Also known as Roy Hefferman
By Graeme Cameron
Wrestling Heritage welcomes memories, further information and corrections.

Roy Heffernan made his debut at Sydney’s Leichhardt Stadium in 1948, travelling the well-worn path from bodybuilding to wrestling. It wasn’t long before the globe-trotting bug bit.
By the time he reached the UK in 1953, he had already appeared in New Zealand, Singapore, India and Pakistan.
Roy followed his first UK stint with tournaments in Germany, then he worked in South Africa before eventually returning to the UK in 1955. The 1953 tour had been mainly in Northern England but when he returned in 1955 he travelled more extensively.

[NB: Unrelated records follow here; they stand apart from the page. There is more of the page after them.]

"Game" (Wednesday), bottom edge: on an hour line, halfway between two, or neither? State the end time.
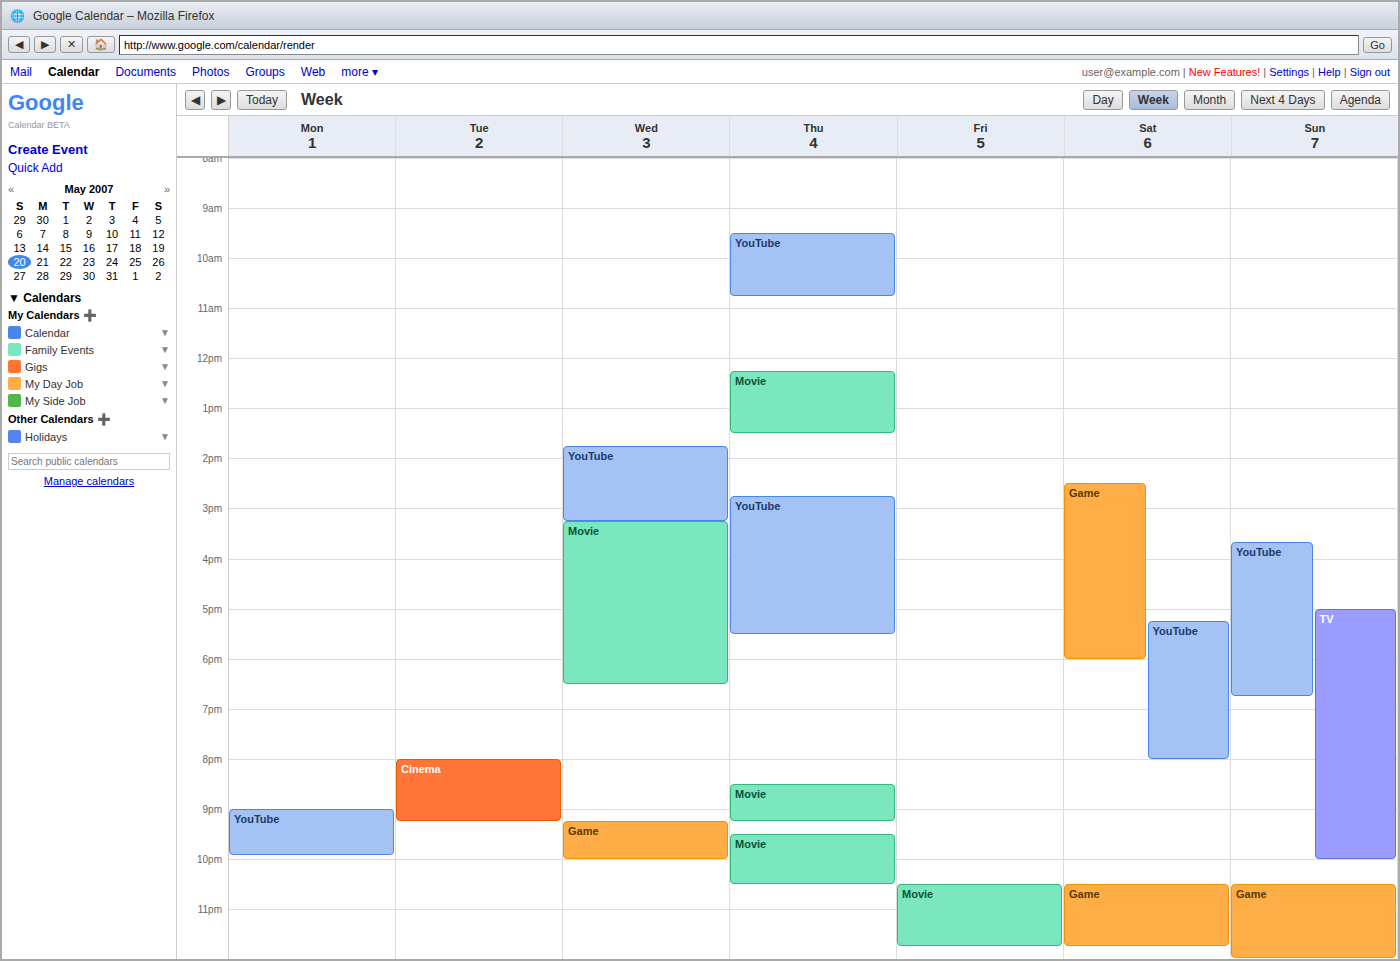
10:00 PM -- exactly on the 10 PM line.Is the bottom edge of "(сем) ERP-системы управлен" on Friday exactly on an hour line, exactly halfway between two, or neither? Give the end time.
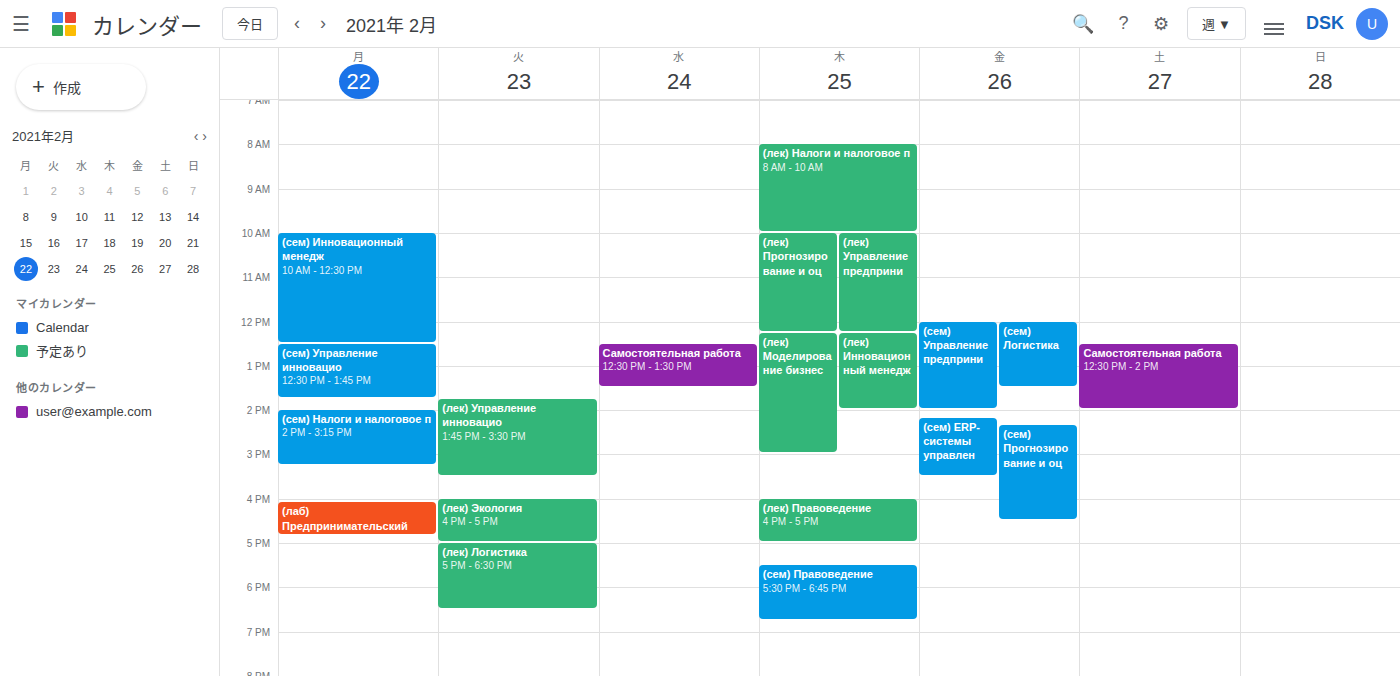
3:30 PM -- halfway between the 3 PM and 4 PM lines.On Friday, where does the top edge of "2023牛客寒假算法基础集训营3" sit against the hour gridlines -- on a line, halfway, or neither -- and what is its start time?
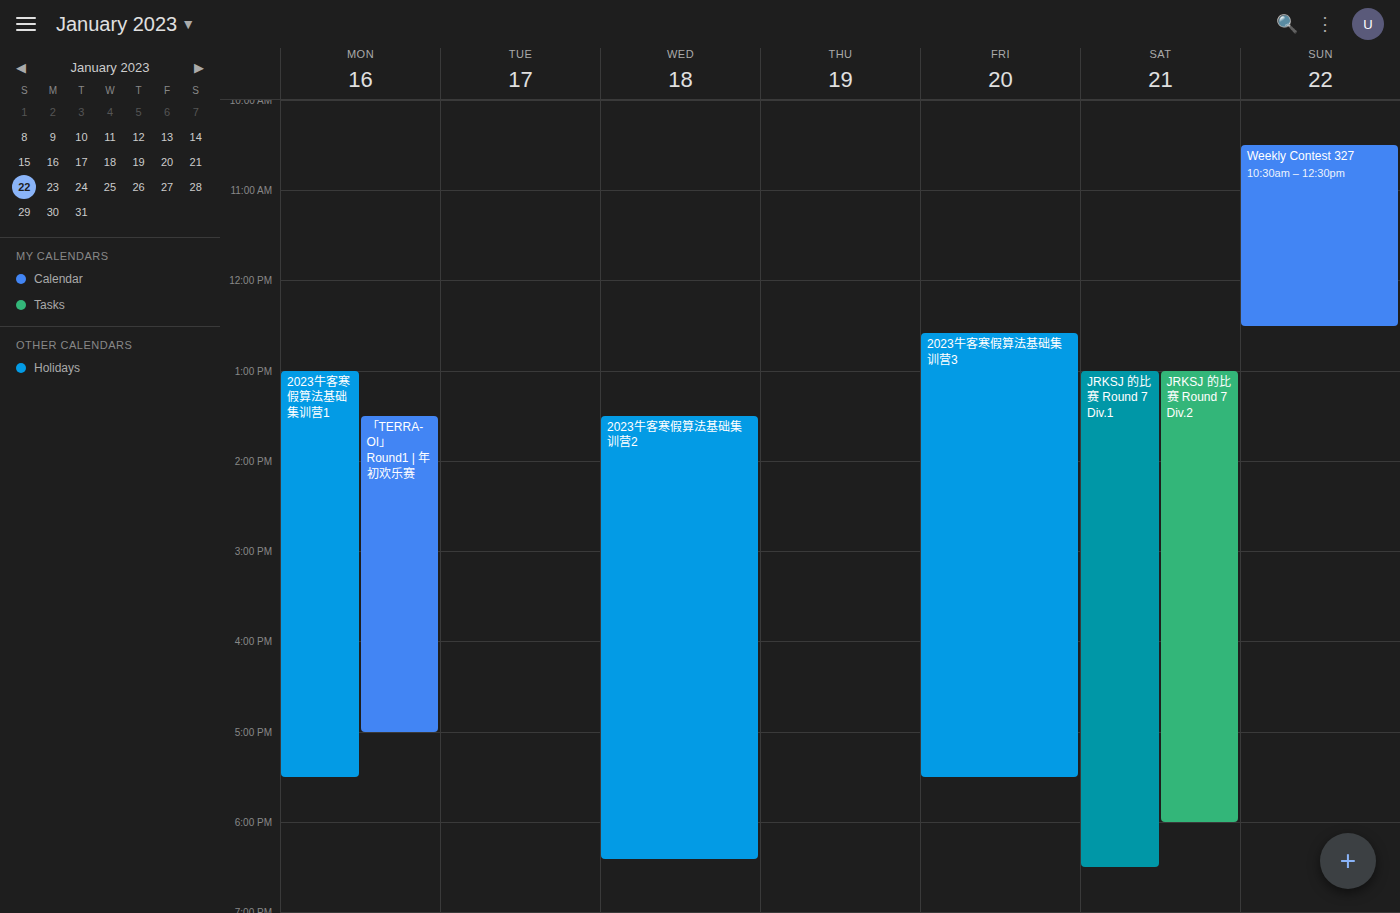
12:35 PM -- neither: 35 minutes below the 12 PM line and 25 minutes above the 1 PM line.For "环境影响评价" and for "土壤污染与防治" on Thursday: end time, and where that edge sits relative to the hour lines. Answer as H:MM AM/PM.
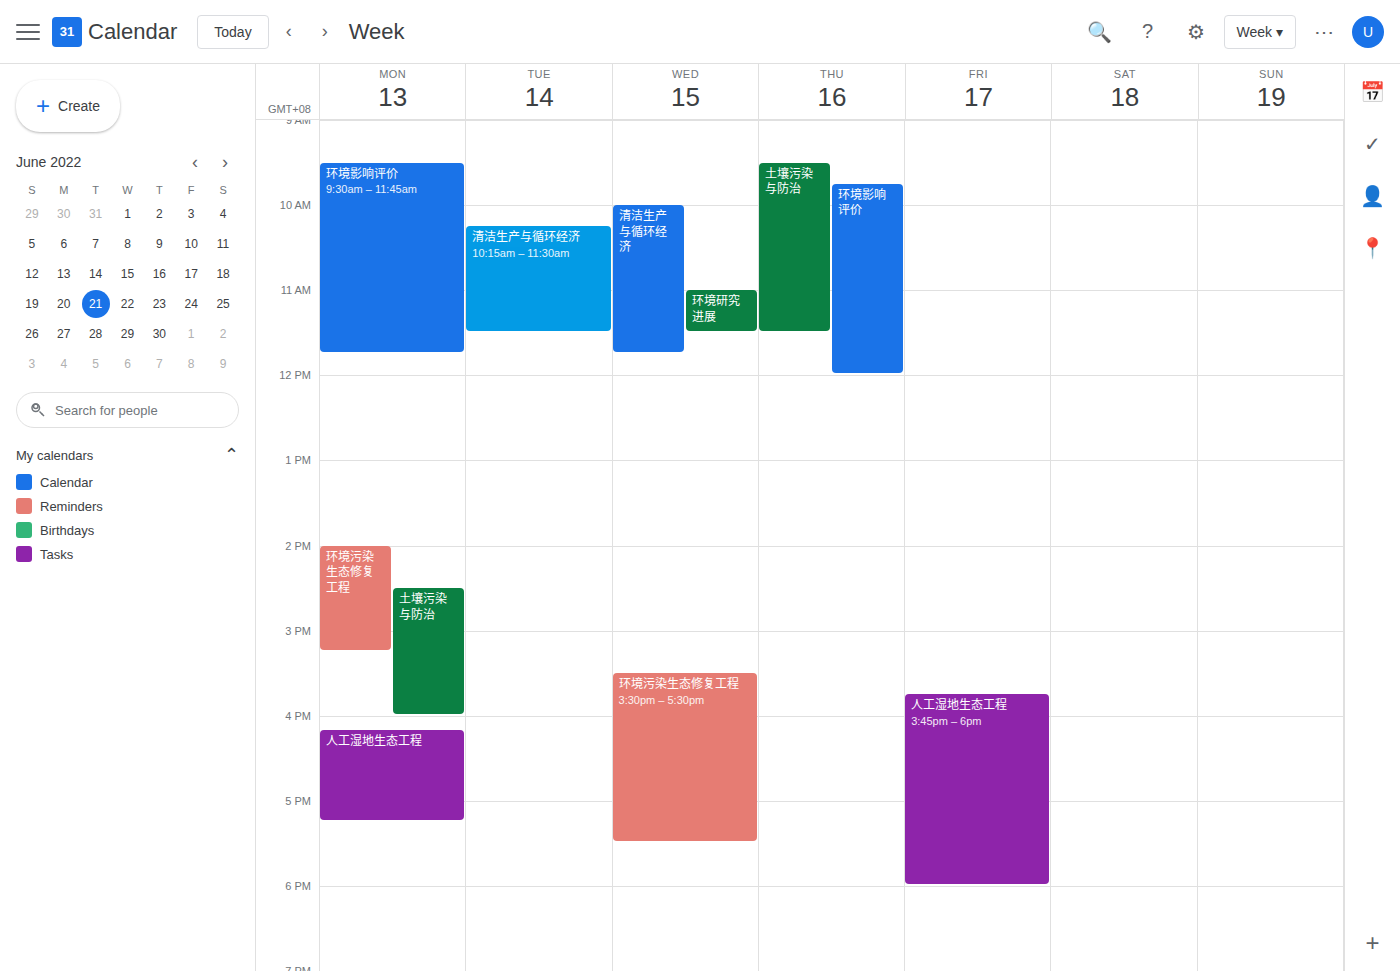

Opponents included Jack Pye, Dave Armstrong and a Royal Albert Hall bout with the German Hermann Iffland.
He is of course best known for his partnership with fellow Aussie Al Costello as The Fabulous Kangaroos in North America. Uniting in the Stampede promotion in Canada the villainous pair, guided by manager Wild Red Berry, rose to the top of the tag team division.
Wearing their Australian military slouch hats and jackets, carrying souvenir boomerangs and led to ring by Berry carrying the Australian flags. American fans had not seen anything like them before.
They captured sixteen titles, appeared in numerous main events and twice sold out Madison Square Garden against Argentina Rocca and Miguel Perez.
They are regarded as one of, if not THE greatest tag teams in history. Roy returned to Australia in 1965, having a brief success as a main event villain before serving out the rest of his career as an undercard blue-eye.
Demoted, quite wrongly in some eyes, to a preliminary worker Roy was required to do his duty when facing American visitors. He received marginally more respect than other Aussies. His hand was usually
raised against other locals and occasionally against Americans who had
failed to live up to expectations or were about to leave the country.
Most of the time he did his duty for the big names, the same as other Aussies. He was used as the measuring stick for new American arrivals.
He retired at the end of 1972 and transitioned into refereeing for WCW and on the club circuit. He made a brief comeback in 1973 and opened an independent clubs promotion in 1975.
Roy Heffernan died of heart failure on 24th September, 1967.